Eussen considers her work to be composed of various levels of life. There may be two or three levels layered uniting recognizable elements and others which remain anonymous. Rebecca Solnit, A Field Guide to Getting Lost, Canongate books ltd, 2006 1 Anneke Eussen, “If Only…,” with a text by Rossella Farinotti
This act of reanimating a material is essential to this artist, as if it could compensate for the emptiness that the broken surfaces represent. The lines in her sculptures remain as traces of the steps she took to create them. One thing that never changes for Anneke, not even after she has formed these found elements into sculptures, is the energy of the materials themselves. That is a constant. The energy of the materials is controlled by the conscious way the artist works to combine the surfaces to create a sense of security which, once the piece has interacted in a new space or even created a totally new context, is then lost. The sense of being lost in a finished work of art is normal and perhaps even necessary… it is as if Eussen had created a hitherto unknown investigation space where glass, plexiglass, hooks, wood, bit and pieces of recycled materials, find a way to live with new possibilities with new stories to tell. The artist’s repeated actions are never quite the same, never exactly replicated, always diversified.
Transparency.
This is how the material takes on new life and new forms: time passes and the movement is tangible in the lines and figures of each sculpture, when it has been completed. But there remains a sense of transition, of pause and silence. Is it from the movement (cuts, lines, breaks, curves)? Or from the sense of transparency that runs through so much of her work? This is another recognizable element in Eussen’s work. Much like in Duchamp, glass symbolizes creativity and the past. But under Anneke’s hand, it also symbolizes light. A muted light, perhaps, as Douglas Crimp might have written. The artist creates sculptures that evoke surfaces balanced between two dimensions: between flatness and three dimensionality. These works take up space. Anneke Eussen investigates space, exploring where one margin ends and another begins. And she finds herself back at those borders and boundaries where it all began. And transparency may provide another means to cross them. “Transparence is the highest, most liberating value in art — and in criticism — today. Transparence means experiencing the luminousness of the thing in itself, of things being what they are.” Susan Sontag, Against Interpretation.2 Memory, sight and love, will. “The symbolic order is guaranteed insofar as images exist—images in which belief is unavoidable, because the act of believing is itself an image.

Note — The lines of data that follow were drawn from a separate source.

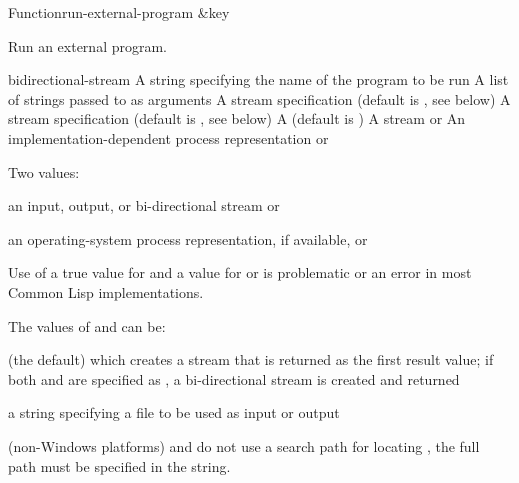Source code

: \documentclass[10pt,twoside,english,pdftex]{article}
\begin{document}
\begin{functiondoc}{Function}{run-external-program}{
  \&key 
  }
%
%

\fnsyntax

\fnpurpose Run an external program.

\fnpackage {}

\fnmodule {}

\fnargs
\begin{args}{bidirectional-stream}
\arg[program] A string specifying the name of the program to be run
\arg[args] A list of strings passed to  as arguments
\arg[input] A stream specification (default is , 
see below)
\arg[output] A stream specification (default is ,
see below)
\arg[wait] A  (default is \nil)
 A stream or \nil{}
\arg[os-process] An implementation-dependent process representation or \nil{}
\end{args}

\fnreturns Two values:
\begin{tightitemize}
\item an input, output, or bi-directional stream or \nil{}
\item an operating-system process representation, if available, or \nil{}
\end{tightitemize}
  
\fnerrors Use of a true value for  and a 
value for  or  is problematic or an error in most
Common Lisp implementations.

\fndescription
The values of  and  can be:
\begin{tightitemize}
\item {} (the default) which creates a stream that is returned as
  the first result value; if both  and  are
  specified as , a bi-directional stream is created and
  returned
\item a string specifying a file to be used as input or output
\end{tightitemize}

 (non-Windows platforms) and
 do not use a search path for
locating , the full path must be specified in the 
string.


\end{functiondoc}
\end{document}

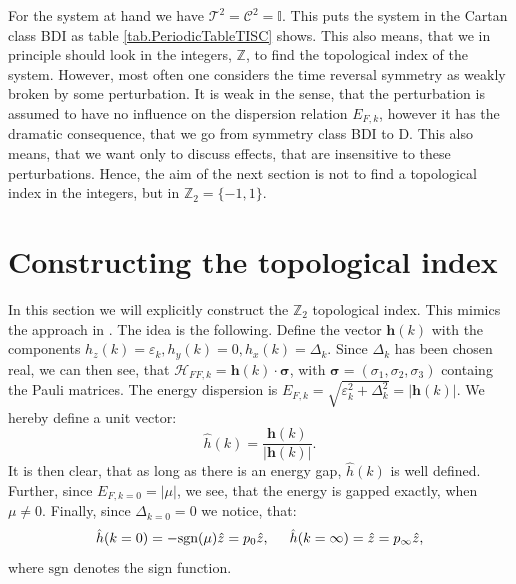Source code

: For the system at hand we have $\mathcal{T}^2 = \mathcal{C}^2 = \mathbb{I}$. This puts the system in the Cartan class BDI as table \ref{tab.PeriodicTableTISC} shows. This also means, that we in principle should look in the integers, $\mathbb{Z}$, to find the topological index of the system. However, most often one considers the time reversal symmetry as weakly broken by some perturbation. It is weak in the sense, that the perturbation is assumed to have no influence on the dispersion relation $E_{F,k}$, however it has the dramatic consequence, that we go from symmetry class BDI to D. This also means, that we want only to discuss effects, that are insensitive to these perturbations. Hence, the aim of the next section is not to find a topological index in the integers, but in $\mathbb{Z}_2=\{-1,1\}$. 

\section{Constructing the topological index}
In this section we will explicitly construct the $\mathbb{Z}_2$ topological index. This mimics the approach in \cite{Alicea}. The idea is the following. Define the vector $\mathbf{h}(k)$ with the components $h_z(k) = \varepsilon_k, h_y(k) = 0, h_x(k) = \Delta_k$. Since $\Delta_k$ has been chosen real, we can then see, that $\mathcal{H}_{FF,k} = \mathbf{h}(k)\cdot\boldsymbol\sigma$, with $\boldsymbol\sigma = (\sigma_1,\sigma_2,\sigma_3)$ containg the Pauli matrices. The energy dispersion is $E_{F,k} = \sqrt{\varepsilon^2_k + \Delta^2_k} = |\mathbf{h}(k)|$. We hereby define a unit vector:
\begin{equation}
\hat{h}(k) = \frac{\mathbf{h}(k)}{|\mathbf{h}(k)|}. 
\label{eq.hhatdefinition}
\end{equation}
It is then clear, that as long as there is an energy gap, $\hat{h}(k)$ is well defined. Further, since $E_{F,k=0} = |\mu|$, we see, that the energy is gapped exactly, when $\mu \neq 0$. Finally, since $\Delta_{k=0} = 0$ we notice, that: 
\begin{equation}
\hat{h}(k=0) = -\text{sgn}(\mu)\hat{z} = p_0\hat{z}, \hspace{0.5cm} \hat{h}(k=\infty) = \hat{z} = p_{\infty}\hat{z},
\label{eq.hhatk0kinfty}
\end{equation}
where $\text{sgn}$ denotes the sign function.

Image and belief are governed by the same processes and grounded in the same presuppositions: memory, sight, and love, or will.” Julia Kristeva . 3 Each of these elements make me think about Anneke’s work, about the processes leading up to the finalization of one or more forms that, after all, are totally new and have taken on their own credibility. Each sculpture provides a new image. By choice. Each work tells a new story. This is not insignificant: it is the artist’s task, if she so desires, to take care of one past by recognizing the traces it has left in order to re-create a new one. “If only” there were more attempts and proposals, then there would be more ways not to get lost.